Raw data START

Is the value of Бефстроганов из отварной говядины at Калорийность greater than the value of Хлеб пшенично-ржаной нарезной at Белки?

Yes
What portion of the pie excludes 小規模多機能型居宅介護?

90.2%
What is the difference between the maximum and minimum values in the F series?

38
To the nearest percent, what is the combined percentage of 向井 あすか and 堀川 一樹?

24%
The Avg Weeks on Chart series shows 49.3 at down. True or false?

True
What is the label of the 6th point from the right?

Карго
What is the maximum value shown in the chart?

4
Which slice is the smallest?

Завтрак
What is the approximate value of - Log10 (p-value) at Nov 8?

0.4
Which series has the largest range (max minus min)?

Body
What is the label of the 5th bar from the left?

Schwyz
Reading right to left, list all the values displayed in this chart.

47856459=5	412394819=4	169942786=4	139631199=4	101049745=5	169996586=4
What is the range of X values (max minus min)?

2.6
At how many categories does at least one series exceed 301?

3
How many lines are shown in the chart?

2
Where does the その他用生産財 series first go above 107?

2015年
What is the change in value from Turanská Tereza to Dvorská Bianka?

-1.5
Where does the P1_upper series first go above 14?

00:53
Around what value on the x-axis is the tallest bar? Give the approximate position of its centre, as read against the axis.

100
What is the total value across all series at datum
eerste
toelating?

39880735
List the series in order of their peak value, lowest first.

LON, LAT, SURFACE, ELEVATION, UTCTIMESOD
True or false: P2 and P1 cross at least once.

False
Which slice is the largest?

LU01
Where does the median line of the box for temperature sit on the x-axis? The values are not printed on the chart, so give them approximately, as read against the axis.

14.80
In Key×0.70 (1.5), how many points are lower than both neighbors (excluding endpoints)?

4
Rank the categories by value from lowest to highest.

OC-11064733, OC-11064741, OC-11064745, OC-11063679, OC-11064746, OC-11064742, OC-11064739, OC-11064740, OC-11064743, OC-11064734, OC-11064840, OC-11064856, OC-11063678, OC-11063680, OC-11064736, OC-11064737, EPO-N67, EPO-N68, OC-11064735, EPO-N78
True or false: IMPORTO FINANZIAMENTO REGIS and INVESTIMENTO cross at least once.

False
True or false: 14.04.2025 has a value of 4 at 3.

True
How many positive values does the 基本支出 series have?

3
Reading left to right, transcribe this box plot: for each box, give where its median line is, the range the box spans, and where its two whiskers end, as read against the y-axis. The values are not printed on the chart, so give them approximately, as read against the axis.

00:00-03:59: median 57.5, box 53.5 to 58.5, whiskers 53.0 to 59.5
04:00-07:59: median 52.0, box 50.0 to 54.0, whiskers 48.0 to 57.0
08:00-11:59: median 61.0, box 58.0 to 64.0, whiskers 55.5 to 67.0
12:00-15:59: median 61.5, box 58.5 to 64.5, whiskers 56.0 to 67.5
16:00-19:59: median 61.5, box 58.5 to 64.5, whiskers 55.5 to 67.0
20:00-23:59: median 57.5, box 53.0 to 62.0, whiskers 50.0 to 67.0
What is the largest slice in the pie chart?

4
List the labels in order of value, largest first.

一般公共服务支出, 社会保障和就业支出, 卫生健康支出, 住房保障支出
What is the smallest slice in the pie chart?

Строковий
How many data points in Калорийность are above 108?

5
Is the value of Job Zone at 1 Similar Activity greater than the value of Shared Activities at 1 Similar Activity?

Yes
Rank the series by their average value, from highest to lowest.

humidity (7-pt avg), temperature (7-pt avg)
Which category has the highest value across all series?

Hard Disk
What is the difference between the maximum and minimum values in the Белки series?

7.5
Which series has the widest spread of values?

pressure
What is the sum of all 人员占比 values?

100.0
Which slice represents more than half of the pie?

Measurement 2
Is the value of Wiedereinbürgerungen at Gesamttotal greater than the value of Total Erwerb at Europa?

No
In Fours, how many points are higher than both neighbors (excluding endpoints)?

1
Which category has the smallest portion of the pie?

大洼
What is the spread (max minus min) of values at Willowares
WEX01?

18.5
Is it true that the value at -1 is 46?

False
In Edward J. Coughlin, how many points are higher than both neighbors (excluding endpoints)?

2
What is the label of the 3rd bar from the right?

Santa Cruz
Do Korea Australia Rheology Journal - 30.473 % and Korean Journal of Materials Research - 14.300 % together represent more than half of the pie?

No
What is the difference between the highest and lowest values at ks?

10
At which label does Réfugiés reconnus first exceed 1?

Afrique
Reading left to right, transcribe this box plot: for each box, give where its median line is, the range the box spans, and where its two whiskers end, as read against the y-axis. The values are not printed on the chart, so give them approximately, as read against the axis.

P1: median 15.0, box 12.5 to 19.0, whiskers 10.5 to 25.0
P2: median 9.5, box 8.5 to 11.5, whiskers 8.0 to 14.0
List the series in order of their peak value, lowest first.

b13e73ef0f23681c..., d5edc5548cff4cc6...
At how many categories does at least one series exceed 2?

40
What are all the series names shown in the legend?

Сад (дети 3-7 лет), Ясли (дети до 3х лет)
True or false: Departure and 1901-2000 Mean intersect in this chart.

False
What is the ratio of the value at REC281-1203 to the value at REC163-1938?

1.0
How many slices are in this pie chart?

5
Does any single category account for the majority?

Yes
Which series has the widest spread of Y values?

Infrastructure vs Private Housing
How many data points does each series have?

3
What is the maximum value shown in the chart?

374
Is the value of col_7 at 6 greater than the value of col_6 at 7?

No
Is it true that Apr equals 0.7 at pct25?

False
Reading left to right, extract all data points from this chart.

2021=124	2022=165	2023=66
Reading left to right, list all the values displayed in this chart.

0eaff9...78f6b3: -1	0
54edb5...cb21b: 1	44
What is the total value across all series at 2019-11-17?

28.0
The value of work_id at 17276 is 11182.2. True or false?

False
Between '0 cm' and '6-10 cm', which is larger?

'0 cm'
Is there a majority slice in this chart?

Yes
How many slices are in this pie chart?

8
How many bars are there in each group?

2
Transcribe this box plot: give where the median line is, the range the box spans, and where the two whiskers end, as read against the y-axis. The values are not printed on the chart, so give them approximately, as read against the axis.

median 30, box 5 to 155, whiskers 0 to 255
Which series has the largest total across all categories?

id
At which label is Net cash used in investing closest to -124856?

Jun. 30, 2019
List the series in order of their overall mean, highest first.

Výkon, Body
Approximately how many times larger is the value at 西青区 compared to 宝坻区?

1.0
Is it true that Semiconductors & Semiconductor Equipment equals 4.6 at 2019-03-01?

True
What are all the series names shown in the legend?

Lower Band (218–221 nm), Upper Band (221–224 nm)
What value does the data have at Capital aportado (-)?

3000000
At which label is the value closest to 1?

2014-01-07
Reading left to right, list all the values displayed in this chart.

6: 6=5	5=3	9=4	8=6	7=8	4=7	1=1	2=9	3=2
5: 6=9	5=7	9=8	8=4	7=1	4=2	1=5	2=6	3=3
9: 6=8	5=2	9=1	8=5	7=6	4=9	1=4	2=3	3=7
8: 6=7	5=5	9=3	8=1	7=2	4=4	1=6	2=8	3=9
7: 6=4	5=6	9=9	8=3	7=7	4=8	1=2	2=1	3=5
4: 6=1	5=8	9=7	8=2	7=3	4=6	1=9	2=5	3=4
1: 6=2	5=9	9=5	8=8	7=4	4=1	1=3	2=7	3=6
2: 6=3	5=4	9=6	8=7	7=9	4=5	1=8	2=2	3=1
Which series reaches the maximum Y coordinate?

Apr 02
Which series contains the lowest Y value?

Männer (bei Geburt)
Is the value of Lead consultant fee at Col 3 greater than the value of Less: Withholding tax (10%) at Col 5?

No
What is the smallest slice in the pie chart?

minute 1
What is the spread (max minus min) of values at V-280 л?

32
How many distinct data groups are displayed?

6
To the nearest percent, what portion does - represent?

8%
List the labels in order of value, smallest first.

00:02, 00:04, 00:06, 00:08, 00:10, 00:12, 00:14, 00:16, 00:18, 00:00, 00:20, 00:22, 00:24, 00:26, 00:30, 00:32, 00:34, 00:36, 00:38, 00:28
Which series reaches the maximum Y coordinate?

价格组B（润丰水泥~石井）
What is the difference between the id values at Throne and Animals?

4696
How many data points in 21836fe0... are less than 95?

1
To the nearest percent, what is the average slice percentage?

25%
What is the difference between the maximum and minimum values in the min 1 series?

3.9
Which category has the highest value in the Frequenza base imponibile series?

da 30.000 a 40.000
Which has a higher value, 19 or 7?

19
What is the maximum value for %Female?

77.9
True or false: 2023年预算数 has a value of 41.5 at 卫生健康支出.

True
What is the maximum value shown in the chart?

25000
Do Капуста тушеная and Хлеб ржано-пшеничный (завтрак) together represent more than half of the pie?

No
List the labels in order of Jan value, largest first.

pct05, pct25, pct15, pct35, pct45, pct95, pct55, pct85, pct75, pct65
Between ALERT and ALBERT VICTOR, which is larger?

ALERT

Raw data END

*Task*:
Count how many lines of the listing above contain the string "from", treating uppercase and lowercase as different, and give only that number.

*Solution to this exercise*:
7